_Task details_. Reproduce the entries verbatim, beginning with their first line and continuing through the line that contains "Встреча прошла в", with that line included.

_Task inputs_.
--- START ---

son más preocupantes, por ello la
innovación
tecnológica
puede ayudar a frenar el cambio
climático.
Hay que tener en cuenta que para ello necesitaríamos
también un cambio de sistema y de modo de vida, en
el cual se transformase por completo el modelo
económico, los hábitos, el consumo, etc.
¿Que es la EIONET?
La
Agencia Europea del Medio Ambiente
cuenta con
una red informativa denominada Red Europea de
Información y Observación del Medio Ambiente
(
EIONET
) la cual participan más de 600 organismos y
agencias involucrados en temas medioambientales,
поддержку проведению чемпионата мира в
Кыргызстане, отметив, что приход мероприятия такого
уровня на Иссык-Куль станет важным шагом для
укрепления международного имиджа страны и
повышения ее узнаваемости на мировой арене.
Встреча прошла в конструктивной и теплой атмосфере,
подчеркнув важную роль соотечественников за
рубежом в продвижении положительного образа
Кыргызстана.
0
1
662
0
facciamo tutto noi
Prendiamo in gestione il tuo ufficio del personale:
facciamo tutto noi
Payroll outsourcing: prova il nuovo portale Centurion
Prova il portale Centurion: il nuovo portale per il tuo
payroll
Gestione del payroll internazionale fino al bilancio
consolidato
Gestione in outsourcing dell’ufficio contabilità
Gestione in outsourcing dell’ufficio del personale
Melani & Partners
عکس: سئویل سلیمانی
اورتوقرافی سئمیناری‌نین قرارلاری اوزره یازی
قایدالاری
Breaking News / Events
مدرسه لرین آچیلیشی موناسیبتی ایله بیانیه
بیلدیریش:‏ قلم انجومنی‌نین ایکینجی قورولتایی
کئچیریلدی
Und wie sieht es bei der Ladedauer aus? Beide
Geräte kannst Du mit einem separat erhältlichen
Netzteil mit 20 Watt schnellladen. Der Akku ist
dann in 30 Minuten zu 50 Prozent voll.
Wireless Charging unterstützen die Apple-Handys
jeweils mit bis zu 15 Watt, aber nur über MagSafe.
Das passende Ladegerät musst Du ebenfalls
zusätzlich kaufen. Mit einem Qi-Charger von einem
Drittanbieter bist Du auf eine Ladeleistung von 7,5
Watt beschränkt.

--- END ---

_Finished task_.
son más preocupantes, por ello la
innovación
tecnológica
puede ayudar a frenar el cambio
climático.
Hay que tener en cuenta que para ello necesitaríamos
también un cambio de sistema y de modo de vida, en
el cual se transformase por completo el modelo
económico, los hábitos, el consumo, etc.
¿Que es la EIONET?
La
Agencia Europea del Medio Ambiente
cuenta con
una red informativa denominada Red Europea de
Información y Observación del Medio Ambiente
(
EIONET
) la cual participan más de 600 organismos y
agencias involucrados en temas medioambientales,
поддержку проведению чемпионата мира в
Кыргызстане, отметив, что приход мероприятия такого
уровня на Иссык-Куль станет важным шагом для
укрепления международного имиджа страны и
повышения ее узнаваемости на мировой арене.
Встреча прошла в конструктивной и теплой атмосфере,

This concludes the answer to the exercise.